Malgré ses efforts pour s'intégrer à la nouvelle Russie, Prokofiev ne fut pas à l'abri des persécutions. Le filet de l'oppression commença à se refermer sur le compositeur pendant la Seconde Guerre mondiale (1939-45), lorsque sa première femme fut arrêtée, soupçonnée d'espionnage; elle fut jugée coupable et envoyée dans un camp de travail en Sibérie. Finalement, Prokofiev lui-même fut publiquement qualifié de traître pour ses "perversions formalistes" (Wade-Matthews, 471), quoi que cela ait pu signifier. Néanmoins, Prokofiev continua de composer et fournit, entre autres, la musique du film Ivan le Terrible en 1947, écrivit deux autres symphonies et deux autres ballets : Zolushka (Cendrillon), créé en 1945, et Kamennyy tsvetok (La fleur de pierre), créé en 1954. Une autre œuvre tardive fut écrite pour le violoncelliste virtuose Mstislav Rostropovitch (1927-2007), la Symphonie-Concerto pour violoncelle et orchestre (1952). Toutes ces œuvres tardives portent l'empreinte de la politique soviétique à l'égard des arts, dont la principale conséquence fut un manque presque total d'innovation.
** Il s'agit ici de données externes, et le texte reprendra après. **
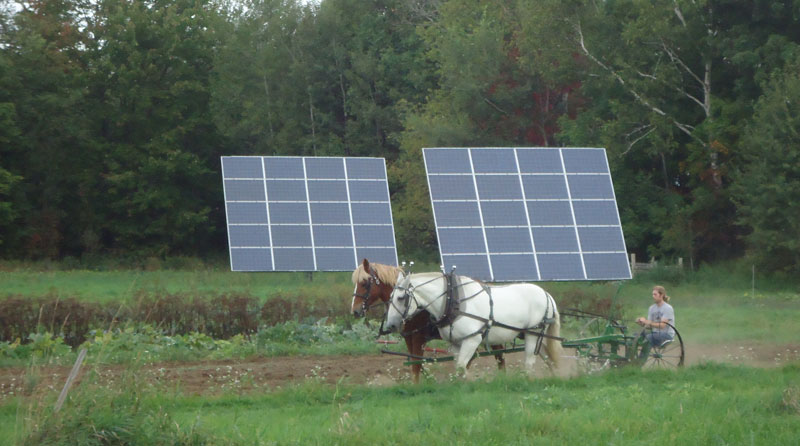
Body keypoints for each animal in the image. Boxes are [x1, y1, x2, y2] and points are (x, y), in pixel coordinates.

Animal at [348, 258, 504, 384]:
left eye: (364, 283)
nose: (355, 311)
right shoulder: (409, 338)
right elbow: (415, 363)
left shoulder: (418, 337)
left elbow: (416, 364)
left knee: (497, 357)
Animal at [386, 272, 564, 376]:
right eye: (390, 297)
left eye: (401, 298)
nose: (391, 325)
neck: (452, 301)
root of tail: (547, 295)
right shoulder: (456, 344)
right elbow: (459, 368)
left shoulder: (472, 339)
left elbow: (461, 367)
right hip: (539, 336)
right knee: (548, 358)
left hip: (533, 333)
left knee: (529, 362)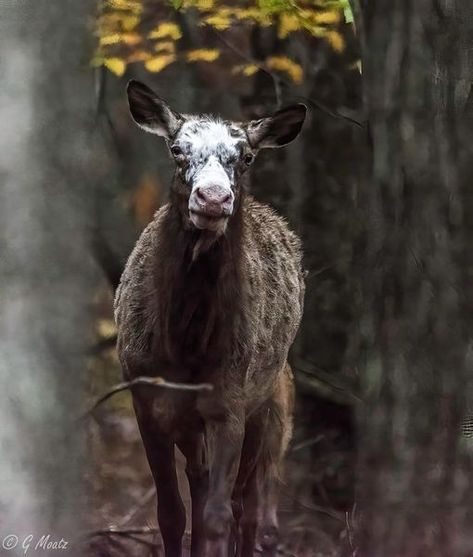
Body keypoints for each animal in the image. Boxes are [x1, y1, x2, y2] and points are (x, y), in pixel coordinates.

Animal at [114, 79, 306, 556]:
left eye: (246, 156)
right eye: (177, 149)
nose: (214, 198)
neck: (185, 346)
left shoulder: (230, 402)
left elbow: (220, 514)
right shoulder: (147, 401)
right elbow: (171, 512)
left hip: (270, 405)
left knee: (248, 503)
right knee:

Œuvres les plus célèbres de Prokofiev
Les œuvres les plus célèbres de Sergueï Prokofiev sont les suivantes (les dates de création sont indiquées entre parenthèses) :
2 concertos pour violon
5 concertos pour piano
7 symphonies
Lyubov k tryom apelsinam - L'amour pour trois oranges, opéra (1921)
Poruchik Kizhe - Suite orchestrale du lieutenant Kijé (1934)
Romeo i Dzhulyetta - Ballet Roméo et Juliette (1938)
Petya i volk - conte symphonique Pierre et le Loup (1936)
Zolushka - ballet Cendrillon (1945)
Voyna i mir - Opéra Guerre et Paix (1946)
Mort et héritage
Prokofiev fut victime d'une crise cardiaque en 1941. Il tomba sur scène alors qu'il dirigeait un orchestre en 1945 et ne fut plus jamais le même. Sergei Prokofiev mourut d'une hémorragie cérébrale à Moscou le 5 mars 1953, le jour même du décès du dirigeant soviétique Joseph Staline. Le compositeur fut enterré au cimetière de Novodievitchi à Moscou.
Prokofiev reste aujourd'hui l'un des compositeurs les plus joués du XXe siècle. Sa musique énigmatique continue de fasciner par sa grande variété, comme le souligne l'Encyclopédie de la musique classique:
La musique de Prokofiev oscille entre rythme moteur et lyrisme, entre ironie et sincérité expressive. Cela confère à ses compositions une extrême variété: des œuvres composées en temps rapproché, voire des mouvements adjacents d'une même œuvre, ont des caractères tout à fait différents.
(362)
Comme Prokofiev le savait lui-même, c'est son innovation qui a assuré la longévité de sa musique:
Ne composer que selon les règles établies par les compositeurs classiques du passé, c'est n'être qu'un élève et non un maître. Un tel compositeur est facilement compris par ses contemporains mais il n'a aucune chance de survivre à sa génération.